• **Excerpted data**:
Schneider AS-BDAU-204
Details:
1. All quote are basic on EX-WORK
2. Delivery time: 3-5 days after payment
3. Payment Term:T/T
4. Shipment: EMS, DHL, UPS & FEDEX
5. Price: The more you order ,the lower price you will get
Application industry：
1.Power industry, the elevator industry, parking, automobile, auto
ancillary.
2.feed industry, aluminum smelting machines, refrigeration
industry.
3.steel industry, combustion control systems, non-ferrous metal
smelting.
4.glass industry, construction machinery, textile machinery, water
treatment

• **Required work**: The full set of records above is to be printed exactly as it appears.

• **Solution**:
Schneider AS-BDAU-204
Details:
1. All quote are basic on EX-WORK
2. Delivery time: 3-5 days after payment
3. Payment Term:T/T
4. Shipment: EMS, DHL, UPS & FEDEX
5. Price: The more you order ,the lower price you will get
Application industry：
1.Power industry, the elevator industry, parking, automobile, auto
ancillary.
2.feed industry, aluminum smelting machines, refrigeration
industry.
3.steel industry, combustion control systems, non-ferrous metal
smelting.
4.glass industry, construction machinery, textile machinery, water
treatment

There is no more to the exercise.